Sanders and other progressive Democrats followed up with ideas such as the “Green New Deal” in 2019, which would have been a sweeping government takeover of the energy and transportation sectors meant to address climate change and rectify widespread social inequities. Most Democrats supported the Green New Deal, even though it failed in a gimmicky congressional vote. Democrats stuck with the idea, viewing it as a winning issue in the 2020 elections.
 
Same with “Medicare for All,” the Sanders plan for a single-payer government healthcare program. In the 2020 Democratic primaries, many of the most prominent Democratic candidates supported Medicare for All — including Kamala Harris.
 
Fast-forward to 2024, and it turns out that moderate swing voters don’t want the massive disruptions that would come with these two gigantic government efforts, even if they support the end goals.
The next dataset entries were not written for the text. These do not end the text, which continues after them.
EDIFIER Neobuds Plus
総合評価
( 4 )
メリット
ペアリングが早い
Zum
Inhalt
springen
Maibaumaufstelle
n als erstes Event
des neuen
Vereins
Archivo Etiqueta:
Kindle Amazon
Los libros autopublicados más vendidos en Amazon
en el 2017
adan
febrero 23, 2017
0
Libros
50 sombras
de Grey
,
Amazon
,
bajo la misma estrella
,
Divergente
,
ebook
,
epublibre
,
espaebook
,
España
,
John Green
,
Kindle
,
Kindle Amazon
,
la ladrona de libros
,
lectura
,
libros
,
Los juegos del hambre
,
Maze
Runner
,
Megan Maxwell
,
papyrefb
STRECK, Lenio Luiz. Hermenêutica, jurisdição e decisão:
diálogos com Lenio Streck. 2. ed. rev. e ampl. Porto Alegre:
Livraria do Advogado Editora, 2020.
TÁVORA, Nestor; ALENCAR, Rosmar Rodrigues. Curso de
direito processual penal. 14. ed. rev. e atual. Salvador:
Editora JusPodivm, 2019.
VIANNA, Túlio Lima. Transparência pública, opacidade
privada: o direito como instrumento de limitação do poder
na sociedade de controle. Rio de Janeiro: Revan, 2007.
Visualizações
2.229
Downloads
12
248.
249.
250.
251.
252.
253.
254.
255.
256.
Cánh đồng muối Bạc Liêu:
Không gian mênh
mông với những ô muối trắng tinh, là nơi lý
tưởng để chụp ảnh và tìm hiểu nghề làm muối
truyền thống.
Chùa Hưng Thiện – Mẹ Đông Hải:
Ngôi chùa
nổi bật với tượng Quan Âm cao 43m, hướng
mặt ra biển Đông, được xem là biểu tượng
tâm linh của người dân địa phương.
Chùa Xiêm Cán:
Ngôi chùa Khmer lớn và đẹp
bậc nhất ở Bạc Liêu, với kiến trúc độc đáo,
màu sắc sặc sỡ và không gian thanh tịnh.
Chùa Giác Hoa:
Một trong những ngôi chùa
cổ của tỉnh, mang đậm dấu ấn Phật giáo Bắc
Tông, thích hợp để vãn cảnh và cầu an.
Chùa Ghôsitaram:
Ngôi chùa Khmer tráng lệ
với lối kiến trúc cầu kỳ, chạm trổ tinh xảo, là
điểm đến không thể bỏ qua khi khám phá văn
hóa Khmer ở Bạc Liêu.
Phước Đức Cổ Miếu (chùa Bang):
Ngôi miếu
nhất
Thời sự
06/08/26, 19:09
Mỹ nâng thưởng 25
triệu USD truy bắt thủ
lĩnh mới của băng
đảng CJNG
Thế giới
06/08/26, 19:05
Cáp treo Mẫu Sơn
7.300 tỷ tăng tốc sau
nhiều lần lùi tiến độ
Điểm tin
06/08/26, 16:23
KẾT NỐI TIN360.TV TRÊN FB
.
As the Democratic presidential nominee, Harris has abandoned her earlier support for both the Green New Deal and Medicare for All, because she needs centrist voters who prefer gradual improvements over massive government intervention. Sanders showed how to energize America’s most liberal voters, and many other Democrats followed his lead, including Harris. What they didn’t account for is the blowback: Policies that excite liberals alienate centrists. Harris is struggling with that problem now.
 
Trashing fossil fuels
 
During his 2020 presidential campaign, Joe Biden famously promised to “end fossil fuel.” He seemed to act on that promise as soon as he took office in January 2021 by canceling the permit for the Keystone XL pipeline, siding with climate activists on an emotional issue that stood as a litmus test for whether you supported the cause. Biden was clearly seeking to appease progressive Democrats — the Sanders wing — passionate about addressing climate change.